Não sei bem o que aconteceu para que as coisas mudassem. Mas apostaria no constante e cruel clima de competitividade no qual vivem os adultos de hoje. Especialmente os nascidos nas décadas de 70 e 80, como é meu caso, enfrentaram (e ainda enfrentam) um ambiente profissional — e, consequentemente, social também —  que funciona quase como uma corrida: quem é o melhor, quem ganha mais, quem foi promovido antes, quem corre mais quilómetros, quem tem o cargo mais alto, quem tem mais reconhecimento.

Só que esses adultos ultra competitivos viraram pais. E começaram a usar as crianças como mais uma ferramenta para comprovar o seu sucesso. Escolhem as melhores escolas, as melhores atividades complementares, as melhores roupas, os melhores brinquedos, os melhores alimentos. Chamam isso de amor, uma vez que acarreta em aumento de despesas. Mas não é difícil perceber que, frequentemente, tudo isso tem muito mais de vaidade do que de afeto.

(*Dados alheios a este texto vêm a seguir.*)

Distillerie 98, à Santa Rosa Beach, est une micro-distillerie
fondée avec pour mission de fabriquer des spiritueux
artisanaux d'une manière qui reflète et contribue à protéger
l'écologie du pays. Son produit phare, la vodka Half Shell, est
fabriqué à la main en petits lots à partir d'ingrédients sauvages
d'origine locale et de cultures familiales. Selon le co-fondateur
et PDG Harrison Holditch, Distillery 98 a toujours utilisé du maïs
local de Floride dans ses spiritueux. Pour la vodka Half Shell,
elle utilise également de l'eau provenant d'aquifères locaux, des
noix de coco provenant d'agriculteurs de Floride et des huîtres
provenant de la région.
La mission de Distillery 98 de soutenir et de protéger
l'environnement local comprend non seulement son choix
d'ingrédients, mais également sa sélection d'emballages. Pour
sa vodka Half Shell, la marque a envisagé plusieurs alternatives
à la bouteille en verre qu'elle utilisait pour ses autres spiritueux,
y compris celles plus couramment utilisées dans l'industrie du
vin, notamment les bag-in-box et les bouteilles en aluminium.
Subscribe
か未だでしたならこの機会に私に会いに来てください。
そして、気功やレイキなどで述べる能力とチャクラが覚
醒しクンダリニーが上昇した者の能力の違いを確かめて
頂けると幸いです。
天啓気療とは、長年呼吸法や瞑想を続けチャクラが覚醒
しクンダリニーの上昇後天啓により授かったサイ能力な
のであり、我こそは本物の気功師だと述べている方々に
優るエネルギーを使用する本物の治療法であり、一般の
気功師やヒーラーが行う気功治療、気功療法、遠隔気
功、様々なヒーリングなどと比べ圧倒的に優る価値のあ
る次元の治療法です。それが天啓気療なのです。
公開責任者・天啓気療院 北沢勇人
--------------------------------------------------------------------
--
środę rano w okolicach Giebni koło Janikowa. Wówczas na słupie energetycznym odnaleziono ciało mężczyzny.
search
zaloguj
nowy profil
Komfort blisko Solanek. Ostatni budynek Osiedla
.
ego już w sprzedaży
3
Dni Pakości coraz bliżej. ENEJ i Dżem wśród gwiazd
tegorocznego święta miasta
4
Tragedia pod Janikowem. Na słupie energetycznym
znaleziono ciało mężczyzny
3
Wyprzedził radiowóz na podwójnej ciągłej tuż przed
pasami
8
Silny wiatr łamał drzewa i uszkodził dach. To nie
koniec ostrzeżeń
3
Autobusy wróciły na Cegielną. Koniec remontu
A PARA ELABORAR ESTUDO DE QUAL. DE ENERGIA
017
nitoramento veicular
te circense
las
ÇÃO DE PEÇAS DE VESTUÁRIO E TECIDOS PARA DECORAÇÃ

As notas precisam ser altas. Dificuldades que resultem em perda de rendimento não são admitidas. Sujar as roupas? Nem pensar. Brincar descalços? Só na praia. E desde que não entre areia no carro. Nos “tempos livres” as crianças tocam piano, aprendem mandarim, jogam ténis, dançam ballet. Técnica, regras, performances. Espontaneidade? Não há tempo para isso.

Brincar tornou-se secundário. Secundário e chato. Porque não pode ter sujeira, não pode ter gritaria, não pode ter correria. Daí a secreta paixão dos pais pelos eletrónicos (de preferência com fone de ouvido, sejamos sinceros). O que os pais querem, são miniaturas de adultos, não crianças. Desses que saem de casa às 8 da manhã, voltam às 5 da tarde, tomam um banho, completam suas tarefas do dia, comem sem se sujar, brincam sem bagunçar. Adultos, não crianças.

Em Portugal há uma expressão que me impressiona muito, dita frequentemente às crianças: “tens muito jeito”. Quando uma criança dança ou joga bola, os adultos avaliam a performance e classificam em ter ou não ter jeito para a coisa. Quando a performance é satisfatória, a frase “tens muito jeito” é dita, em forma de elogio. E aí eu me pergunto: as crianças só devem dançar, cantar, jogar bola ou fazer acrobacias quando levam jeito? Caso contrário é melhor parar?

As crianças não têm que ser boas no que fazem. Elas têm que gostar do que fazem. Têm que ser felizes dentro das possibilidades. Filhos não são instrumentos de competição, nem de realização pessoal. Filhos são indivíduos em busca de felicidade. E era para isso que os pais deveriam servir, para facilitar esse caminho. Não para exigir as melhores notas na escola, boas avaliações nos cursos de língua estrangeira, roupas limpinhas no final de um domingo e brincadeiras serenas e silenciosas. Porque isso, definitivamente, não é coisa de criança. Pelo menos não de criança feliz.